Freight Forwarder is an intermediary, providing 3rd party logistics services (Third-party logistics-3PL). They stand out to receive the goods of the owner, or collect many small consignments (consolidate) into larger ones, then hire a carrier (shipping company, airline, garage) to transport from the starting point to the destination. destination point.

 

 Freight forwarder vs. NVOCC

  • NVOCC acts as carrier while Forwarder does not
  • NVOCC issues bill of lading while Forwarder does not
  • NVOCC is responsible for loss or damage while Forwarder is not
  • NVOCC only provides sea freight services while Freight Forwarder has a broader service such as shipping by sea, road, rail, air.
  • Forwarders cannot book directly with shipping lines for shipments to North America, but must go through NVOCC because of FMC Licensing.
  • NVOCC owns or can rent containers but forwarders do not.

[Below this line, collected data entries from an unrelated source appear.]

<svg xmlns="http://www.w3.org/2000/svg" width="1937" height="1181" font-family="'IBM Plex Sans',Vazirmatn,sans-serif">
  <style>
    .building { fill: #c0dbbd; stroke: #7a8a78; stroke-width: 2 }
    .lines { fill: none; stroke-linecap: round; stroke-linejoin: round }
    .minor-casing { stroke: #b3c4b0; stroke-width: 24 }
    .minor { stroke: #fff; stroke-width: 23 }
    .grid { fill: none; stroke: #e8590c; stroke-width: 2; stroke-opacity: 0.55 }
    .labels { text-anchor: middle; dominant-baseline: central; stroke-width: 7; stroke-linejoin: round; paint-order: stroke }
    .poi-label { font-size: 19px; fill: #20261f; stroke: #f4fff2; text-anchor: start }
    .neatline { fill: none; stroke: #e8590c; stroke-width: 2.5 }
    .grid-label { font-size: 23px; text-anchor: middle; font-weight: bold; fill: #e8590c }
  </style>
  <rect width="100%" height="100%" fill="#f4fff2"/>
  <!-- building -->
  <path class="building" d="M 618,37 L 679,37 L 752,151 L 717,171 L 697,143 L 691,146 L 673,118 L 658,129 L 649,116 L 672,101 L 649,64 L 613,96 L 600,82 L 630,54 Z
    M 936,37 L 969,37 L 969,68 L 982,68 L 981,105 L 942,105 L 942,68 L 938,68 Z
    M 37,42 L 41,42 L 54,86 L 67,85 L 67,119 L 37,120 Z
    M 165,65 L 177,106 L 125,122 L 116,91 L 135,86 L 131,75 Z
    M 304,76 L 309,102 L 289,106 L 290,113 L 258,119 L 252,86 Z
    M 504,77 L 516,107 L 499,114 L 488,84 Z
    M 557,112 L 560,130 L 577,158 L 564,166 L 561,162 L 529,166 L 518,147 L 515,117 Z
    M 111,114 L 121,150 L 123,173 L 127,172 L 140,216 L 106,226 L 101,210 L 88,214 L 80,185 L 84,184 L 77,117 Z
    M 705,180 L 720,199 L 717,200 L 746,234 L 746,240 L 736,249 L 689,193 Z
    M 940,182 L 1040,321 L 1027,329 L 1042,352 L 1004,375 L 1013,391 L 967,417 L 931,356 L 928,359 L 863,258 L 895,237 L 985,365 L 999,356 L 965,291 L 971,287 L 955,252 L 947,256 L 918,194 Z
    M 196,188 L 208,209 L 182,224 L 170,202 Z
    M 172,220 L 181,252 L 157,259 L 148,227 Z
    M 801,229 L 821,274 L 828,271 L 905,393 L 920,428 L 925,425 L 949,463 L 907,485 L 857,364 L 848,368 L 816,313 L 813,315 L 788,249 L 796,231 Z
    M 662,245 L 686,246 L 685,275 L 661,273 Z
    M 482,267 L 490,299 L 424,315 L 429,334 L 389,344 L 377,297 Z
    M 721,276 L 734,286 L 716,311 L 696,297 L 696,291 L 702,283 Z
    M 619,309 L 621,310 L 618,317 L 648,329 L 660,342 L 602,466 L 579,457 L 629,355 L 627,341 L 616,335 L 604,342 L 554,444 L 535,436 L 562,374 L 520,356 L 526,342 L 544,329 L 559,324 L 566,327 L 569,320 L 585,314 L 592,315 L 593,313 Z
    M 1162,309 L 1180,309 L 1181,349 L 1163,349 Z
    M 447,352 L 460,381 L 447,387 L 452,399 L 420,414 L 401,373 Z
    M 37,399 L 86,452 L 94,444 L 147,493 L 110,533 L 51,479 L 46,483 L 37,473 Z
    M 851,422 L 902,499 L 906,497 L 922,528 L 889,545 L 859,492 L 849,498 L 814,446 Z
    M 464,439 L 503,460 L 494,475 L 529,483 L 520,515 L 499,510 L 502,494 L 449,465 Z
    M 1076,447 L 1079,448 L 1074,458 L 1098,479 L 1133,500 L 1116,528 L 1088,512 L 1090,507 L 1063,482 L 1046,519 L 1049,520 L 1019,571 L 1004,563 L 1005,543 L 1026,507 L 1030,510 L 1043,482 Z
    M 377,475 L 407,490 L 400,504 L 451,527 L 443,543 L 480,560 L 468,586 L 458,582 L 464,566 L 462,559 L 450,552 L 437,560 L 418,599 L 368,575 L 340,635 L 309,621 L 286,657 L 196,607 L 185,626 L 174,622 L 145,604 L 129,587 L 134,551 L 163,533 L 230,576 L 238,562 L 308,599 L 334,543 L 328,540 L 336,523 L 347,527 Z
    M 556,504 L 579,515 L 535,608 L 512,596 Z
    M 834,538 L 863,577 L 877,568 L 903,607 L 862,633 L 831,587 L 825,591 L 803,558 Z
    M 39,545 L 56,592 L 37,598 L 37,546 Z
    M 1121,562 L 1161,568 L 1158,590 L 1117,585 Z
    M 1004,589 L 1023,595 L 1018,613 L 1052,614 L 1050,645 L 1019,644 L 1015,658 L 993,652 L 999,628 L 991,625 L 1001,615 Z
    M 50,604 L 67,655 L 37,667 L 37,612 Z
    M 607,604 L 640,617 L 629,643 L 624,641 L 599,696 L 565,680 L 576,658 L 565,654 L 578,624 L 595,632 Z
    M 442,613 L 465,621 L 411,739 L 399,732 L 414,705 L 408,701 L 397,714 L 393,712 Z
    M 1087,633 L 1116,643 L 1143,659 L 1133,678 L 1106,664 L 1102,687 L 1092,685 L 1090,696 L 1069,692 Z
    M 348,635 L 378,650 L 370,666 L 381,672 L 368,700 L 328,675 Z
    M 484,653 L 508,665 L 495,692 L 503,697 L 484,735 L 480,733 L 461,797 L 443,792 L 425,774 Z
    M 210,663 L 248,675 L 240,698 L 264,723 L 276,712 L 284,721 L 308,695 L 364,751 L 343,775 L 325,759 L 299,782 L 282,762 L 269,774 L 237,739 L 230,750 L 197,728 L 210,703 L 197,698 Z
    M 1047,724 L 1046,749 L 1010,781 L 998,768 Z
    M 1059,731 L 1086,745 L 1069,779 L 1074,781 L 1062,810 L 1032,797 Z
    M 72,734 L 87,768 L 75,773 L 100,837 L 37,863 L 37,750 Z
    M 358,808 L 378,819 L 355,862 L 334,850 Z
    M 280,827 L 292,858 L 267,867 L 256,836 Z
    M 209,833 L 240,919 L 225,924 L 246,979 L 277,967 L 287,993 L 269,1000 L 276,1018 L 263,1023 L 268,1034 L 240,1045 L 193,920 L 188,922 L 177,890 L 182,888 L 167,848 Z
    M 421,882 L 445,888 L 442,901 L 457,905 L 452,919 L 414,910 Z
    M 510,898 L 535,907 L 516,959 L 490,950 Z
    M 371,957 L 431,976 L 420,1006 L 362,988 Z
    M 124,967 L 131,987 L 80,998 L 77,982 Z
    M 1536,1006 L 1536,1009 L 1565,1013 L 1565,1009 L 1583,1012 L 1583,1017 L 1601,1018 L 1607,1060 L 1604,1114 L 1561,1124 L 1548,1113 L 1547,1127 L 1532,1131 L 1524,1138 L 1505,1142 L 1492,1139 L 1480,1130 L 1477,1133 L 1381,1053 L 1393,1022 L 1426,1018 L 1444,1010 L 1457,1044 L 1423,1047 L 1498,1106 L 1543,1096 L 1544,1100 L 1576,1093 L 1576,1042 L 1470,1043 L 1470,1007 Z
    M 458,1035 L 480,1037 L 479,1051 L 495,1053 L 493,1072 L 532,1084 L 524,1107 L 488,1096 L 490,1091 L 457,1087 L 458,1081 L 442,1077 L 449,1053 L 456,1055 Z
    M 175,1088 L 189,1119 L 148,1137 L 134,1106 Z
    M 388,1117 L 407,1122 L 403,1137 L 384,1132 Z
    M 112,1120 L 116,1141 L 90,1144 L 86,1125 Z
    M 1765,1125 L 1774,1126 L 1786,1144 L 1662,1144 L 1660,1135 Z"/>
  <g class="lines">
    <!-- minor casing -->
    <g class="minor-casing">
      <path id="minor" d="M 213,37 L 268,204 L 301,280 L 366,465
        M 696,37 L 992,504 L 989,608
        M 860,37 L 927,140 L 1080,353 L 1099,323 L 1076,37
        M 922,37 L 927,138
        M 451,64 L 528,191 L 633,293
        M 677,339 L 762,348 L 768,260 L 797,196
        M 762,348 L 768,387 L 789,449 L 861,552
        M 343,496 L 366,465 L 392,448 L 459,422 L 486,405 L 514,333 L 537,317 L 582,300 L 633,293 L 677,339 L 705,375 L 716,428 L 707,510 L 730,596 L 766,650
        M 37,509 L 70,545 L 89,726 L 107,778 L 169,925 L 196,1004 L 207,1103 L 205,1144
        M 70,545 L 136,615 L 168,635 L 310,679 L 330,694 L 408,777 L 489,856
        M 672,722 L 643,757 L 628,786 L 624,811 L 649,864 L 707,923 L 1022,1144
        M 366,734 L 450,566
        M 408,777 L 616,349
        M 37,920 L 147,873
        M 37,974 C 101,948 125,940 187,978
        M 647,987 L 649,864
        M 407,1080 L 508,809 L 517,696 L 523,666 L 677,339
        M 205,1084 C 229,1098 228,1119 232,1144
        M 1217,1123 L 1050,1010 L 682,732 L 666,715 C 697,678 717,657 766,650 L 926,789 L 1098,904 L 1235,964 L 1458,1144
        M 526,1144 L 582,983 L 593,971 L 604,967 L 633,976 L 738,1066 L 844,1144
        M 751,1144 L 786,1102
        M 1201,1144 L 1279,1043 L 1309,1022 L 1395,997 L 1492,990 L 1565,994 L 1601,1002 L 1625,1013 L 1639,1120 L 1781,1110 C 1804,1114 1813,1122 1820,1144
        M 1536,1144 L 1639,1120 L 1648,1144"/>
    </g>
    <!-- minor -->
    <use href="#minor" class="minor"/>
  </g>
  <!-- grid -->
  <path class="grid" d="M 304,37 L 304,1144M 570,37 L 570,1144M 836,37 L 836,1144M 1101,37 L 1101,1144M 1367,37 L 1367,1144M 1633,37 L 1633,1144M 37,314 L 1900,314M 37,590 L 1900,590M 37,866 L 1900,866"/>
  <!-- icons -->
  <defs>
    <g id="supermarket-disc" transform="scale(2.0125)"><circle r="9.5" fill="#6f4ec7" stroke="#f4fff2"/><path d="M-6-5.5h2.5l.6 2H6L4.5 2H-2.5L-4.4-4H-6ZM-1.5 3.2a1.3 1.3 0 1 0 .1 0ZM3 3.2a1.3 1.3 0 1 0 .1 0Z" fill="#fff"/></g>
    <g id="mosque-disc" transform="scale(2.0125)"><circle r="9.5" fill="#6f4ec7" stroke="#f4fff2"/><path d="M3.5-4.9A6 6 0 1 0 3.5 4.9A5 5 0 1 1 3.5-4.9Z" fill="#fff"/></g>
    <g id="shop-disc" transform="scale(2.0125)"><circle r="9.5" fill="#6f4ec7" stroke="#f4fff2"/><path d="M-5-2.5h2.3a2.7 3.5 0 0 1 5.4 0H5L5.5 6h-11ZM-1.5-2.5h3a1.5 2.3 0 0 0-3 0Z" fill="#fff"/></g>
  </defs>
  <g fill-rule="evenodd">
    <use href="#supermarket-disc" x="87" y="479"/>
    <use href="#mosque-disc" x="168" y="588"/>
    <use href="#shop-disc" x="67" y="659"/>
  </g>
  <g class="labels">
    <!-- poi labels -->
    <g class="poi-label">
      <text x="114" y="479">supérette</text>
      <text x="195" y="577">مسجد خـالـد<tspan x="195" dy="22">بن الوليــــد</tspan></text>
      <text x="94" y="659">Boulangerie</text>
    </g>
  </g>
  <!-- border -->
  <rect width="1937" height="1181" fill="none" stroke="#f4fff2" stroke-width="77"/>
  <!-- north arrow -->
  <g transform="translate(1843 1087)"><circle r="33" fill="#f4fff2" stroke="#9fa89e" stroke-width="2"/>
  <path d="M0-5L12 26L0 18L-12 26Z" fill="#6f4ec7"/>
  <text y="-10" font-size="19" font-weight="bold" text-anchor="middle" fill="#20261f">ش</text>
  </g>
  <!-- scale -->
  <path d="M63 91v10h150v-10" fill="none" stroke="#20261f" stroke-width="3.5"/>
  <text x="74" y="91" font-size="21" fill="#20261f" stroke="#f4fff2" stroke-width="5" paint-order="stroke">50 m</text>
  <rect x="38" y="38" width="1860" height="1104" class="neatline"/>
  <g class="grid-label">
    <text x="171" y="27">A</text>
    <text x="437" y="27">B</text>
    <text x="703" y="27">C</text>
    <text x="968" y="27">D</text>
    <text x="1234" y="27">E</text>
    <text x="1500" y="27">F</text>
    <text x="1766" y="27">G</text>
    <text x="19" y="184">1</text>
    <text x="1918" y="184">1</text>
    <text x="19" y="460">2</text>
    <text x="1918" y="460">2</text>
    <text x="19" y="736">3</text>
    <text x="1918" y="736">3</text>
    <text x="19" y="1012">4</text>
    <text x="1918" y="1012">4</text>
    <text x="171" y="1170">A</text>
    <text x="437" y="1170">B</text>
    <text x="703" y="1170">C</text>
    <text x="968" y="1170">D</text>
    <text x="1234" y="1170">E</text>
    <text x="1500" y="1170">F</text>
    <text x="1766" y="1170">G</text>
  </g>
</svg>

    In Vietnam, NVOCC is quite few and most of the companies operating in the forwarding field are Freight Forwarders. Forwarders can also issue to customers House Bill of Lading. Also because the Vietnam forwarder issues the House bill, so the forwarder is also responsible for the risks of the goods to the shipper. 

 So Timing-Chain International has brought you the most distinguishable approach to the concepts of VOCC, NVOCC and Freight Forwarder. Hope the article is useful to you!